Barbarları Beklerken / John Maxwell Coetzee : Coetzee, bu romanında hayali bir imparatorlukta geçen olayları anlatıyor. Geniş topraklara yayılmış bir imparatorluğun en ucundaki bölgede yaşayan Barbarlar, sözüm ona, ayaklanmak, imparatorluğu tehdit etmek üzeredirler. Onları bastırmak bahanesiyle merkezden gönderilen Albay ve emrindekiler, müthiş bir işkence ve kıyım başlatırlar. Bu olaylar, o bölgede görevli, yıllardır başkentin yüzünü görmemiş Sulh Yargıcının ağzından aktarılır. Barbarları Beklerken, ürkütücü bir zorbalığın öyküsünü dile getirmekle birlikte, öncelikle bir aşk, sevecenlik, bağışlama ve insancıl duygular romanı.
Beni Asla Bırakma / Kazuo Ishiguro: Bu romanda yine sağlık yönünden üst seviyede olan bir toplum anlatılıyor. Bu durumu sağlayan ise insanlardan kopyalanan klonların, insanların organ ihtiyacını karşılamak üzere adeta birer damızlık gibi yetiştirilmeleri. Bu insanların aileleri ve gelecekleri yok. Ne için yaşadıklarının bile farkında değiller. Zamanı geldiği zaman birinci, ikinci, üçüncü ve dördüncü organ bağışlarını yapmaktalar. Bir süre sonra da misyonlarını tamamlayarak, ölüyorlar.

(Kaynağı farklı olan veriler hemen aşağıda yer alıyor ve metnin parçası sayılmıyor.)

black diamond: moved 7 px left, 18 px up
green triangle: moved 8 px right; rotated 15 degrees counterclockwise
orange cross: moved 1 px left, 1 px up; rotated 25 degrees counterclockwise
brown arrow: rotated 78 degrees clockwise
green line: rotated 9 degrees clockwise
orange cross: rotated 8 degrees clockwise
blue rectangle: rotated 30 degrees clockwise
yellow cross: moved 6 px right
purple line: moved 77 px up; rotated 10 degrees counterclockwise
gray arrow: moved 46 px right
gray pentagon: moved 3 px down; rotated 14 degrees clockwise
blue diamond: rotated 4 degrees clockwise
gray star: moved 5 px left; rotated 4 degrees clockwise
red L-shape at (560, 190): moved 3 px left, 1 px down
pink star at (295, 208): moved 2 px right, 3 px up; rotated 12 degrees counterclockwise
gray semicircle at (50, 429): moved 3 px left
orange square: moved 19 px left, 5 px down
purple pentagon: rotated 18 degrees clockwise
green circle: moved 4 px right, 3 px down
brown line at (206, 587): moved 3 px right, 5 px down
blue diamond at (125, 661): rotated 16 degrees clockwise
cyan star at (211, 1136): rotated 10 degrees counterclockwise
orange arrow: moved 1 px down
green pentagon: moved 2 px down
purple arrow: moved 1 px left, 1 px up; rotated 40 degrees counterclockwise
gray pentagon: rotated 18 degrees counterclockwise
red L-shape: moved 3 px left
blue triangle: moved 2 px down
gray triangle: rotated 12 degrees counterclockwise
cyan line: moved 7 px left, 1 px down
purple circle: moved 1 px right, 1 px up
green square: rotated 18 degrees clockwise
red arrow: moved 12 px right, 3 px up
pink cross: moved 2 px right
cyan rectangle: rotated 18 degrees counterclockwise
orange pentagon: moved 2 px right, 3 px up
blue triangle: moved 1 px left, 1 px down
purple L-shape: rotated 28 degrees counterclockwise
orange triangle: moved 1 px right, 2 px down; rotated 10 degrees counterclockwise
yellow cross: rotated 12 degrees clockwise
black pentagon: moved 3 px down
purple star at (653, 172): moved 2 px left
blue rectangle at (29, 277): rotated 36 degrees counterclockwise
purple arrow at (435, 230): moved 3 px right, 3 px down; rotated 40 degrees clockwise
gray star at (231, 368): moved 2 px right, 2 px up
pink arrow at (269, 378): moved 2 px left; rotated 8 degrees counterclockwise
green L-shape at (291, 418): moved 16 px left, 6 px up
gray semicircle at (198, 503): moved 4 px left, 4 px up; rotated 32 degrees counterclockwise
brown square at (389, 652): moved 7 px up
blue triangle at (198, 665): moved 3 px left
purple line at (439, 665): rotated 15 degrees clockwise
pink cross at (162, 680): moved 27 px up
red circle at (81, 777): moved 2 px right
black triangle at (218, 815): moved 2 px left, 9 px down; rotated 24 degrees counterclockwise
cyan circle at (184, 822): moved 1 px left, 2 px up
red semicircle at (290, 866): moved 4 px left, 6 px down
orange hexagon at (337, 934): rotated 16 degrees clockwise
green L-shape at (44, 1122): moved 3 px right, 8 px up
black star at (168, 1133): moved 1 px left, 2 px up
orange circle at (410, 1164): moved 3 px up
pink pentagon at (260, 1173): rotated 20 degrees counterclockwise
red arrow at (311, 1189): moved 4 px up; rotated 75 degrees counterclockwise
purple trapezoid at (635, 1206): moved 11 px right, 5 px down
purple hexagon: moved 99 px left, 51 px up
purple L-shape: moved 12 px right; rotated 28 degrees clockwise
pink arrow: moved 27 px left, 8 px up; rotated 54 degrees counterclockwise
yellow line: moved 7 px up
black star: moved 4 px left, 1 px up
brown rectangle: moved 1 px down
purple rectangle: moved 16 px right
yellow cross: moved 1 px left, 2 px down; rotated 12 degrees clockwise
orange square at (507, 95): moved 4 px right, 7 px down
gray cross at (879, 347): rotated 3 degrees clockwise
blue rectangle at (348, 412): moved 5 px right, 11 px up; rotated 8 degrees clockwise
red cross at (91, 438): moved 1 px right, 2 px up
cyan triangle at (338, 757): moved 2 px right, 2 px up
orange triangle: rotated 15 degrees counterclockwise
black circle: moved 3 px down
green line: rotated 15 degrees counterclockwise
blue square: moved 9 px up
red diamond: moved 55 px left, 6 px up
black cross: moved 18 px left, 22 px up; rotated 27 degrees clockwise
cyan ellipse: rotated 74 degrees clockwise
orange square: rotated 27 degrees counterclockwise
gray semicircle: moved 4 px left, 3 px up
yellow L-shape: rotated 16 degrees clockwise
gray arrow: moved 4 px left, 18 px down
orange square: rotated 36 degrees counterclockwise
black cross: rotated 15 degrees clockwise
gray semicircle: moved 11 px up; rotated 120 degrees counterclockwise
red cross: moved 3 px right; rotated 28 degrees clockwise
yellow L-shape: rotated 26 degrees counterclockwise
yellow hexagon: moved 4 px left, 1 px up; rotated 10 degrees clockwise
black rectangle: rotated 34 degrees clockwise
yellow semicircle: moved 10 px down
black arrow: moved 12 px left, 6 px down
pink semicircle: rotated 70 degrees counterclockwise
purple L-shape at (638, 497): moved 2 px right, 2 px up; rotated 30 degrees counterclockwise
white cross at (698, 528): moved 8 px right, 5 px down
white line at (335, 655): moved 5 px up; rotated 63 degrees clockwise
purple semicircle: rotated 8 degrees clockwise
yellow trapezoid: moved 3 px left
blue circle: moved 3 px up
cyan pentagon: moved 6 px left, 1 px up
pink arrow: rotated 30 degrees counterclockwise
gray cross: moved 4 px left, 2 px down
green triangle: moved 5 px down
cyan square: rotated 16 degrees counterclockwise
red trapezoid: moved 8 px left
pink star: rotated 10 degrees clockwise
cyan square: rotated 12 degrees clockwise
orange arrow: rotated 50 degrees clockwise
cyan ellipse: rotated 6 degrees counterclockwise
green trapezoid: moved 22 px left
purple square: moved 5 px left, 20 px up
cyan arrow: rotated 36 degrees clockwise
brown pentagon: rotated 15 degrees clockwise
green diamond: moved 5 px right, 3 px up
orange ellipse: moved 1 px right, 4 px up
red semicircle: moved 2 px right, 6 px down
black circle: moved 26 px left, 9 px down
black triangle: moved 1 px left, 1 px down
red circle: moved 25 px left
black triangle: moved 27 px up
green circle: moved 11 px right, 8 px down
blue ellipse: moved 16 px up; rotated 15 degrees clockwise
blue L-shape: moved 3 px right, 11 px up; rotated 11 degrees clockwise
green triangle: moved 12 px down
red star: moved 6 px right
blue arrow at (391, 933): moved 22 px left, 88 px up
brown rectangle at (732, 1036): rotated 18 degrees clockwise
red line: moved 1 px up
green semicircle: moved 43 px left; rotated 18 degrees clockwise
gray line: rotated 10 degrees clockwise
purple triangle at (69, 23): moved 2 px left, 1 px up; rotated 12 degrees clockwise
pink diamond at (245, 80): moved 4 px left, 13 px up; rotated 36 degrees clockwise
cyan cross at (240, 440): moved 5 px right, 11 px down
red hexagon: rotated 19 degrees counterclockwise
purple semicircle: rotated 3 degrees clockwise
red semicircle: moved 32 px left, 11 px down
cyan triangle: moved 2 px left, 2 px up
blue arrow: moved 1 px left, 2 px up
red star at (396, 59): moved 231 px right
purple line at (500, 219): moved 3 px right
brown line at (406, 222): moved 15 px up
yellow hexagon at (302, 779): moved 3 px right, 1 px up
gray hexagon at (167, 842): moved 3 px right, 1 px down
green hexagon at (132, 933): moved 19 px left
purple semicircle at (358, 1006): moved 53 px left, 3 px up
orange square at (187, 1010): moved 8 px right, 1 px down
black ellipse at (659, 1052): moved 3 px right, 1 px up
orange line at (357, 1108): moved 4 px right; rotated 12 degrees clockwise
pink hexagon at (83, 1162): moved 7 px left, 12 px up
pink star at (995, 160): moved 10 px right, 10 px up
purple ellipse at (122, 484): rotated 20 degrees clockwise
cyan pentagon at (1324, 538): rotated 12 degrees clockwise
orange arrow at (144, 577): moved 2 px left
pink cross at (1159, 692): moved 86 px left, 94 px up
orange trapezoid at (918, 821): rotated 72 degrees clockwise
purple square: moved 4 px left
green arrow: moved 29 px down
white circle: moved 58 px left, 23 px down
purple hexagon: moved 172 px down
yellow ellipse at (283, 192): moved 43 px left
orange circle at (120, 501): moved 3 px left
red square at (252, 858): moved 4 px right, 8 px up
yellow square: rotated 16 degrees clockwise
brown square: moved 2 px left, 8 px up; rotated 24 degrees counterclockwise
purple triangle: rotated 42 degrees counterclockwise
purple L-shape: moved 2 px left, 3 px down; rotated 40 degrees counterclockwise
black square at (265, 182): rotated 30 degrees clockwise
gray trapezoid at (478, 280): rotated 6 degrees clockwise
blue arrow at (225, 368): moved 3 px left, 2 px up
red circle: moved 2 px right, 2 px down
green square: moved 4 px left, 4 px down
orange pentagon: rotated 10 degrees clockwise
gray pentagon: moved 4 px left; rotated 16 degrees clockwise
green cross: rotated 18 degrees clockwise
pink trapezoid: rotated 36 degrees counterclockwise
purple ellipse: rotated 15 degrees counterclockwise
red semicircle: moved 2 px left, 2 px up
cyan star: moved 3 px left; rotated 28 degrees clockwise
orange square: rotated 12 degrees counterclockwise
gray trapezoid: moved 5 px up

Ölüm Oyunu / Koushun Takami: Bir adaya hapsedilmiş 21 kız ve 21 erkek öğrenci. Şiddet dolu, kâbus gibi bir oyun. Totaliter Büyük Doğu Asya Cumhuriyeti, halkı baskı altında tutmak için her sene acımasız bir askeri program düzenlemektedir. Bu doğrultuda ıssız bir adaya götürülen lise öğrencilerine rastgele silahlar verilmekte ve kuralları çiğnediklerinde patlayan tasmalarla, geriye tek kişi kalana kadar birbirleriyle mücadele etmeleri beklenmektedir.
Knulp / Hermann Hesse
Nobel Ödüllü Hermann Hesse’nin kitabı olan Knulp, göçebe olarak yaşayan bir adamı anlatıyor. Her ne kadar 104 sayfa da olsa aslında içerisinde birçok şey barındıran bu kitap, özgürlüğü ve sağlam bir karakteri en iyi biçimde bize sunuyor.
Günün Vegan Tarifi
Kahvaltılık
MALZEMELER
1 adet avokado
Pulbiber
Yarım limon suyu
2 diş sarımsak
1 yemek kaşığı ceviz (dövülmüş)
Tuz
Zeytinyağı
Öncelikle avokadoyu ikiye bölüp çekirdeğini çıkarıyoruz. Daha sonra kaşık yardımıyla avokadoyu kabuğundan ayırıyoruz. Daha sonra avokadoyu eziyoruz ve tuz, sarımsak, zeytinyağı, ceviz, pulbiber ve limonla karıştırıyoruz. Şimdiden afiyet olsun.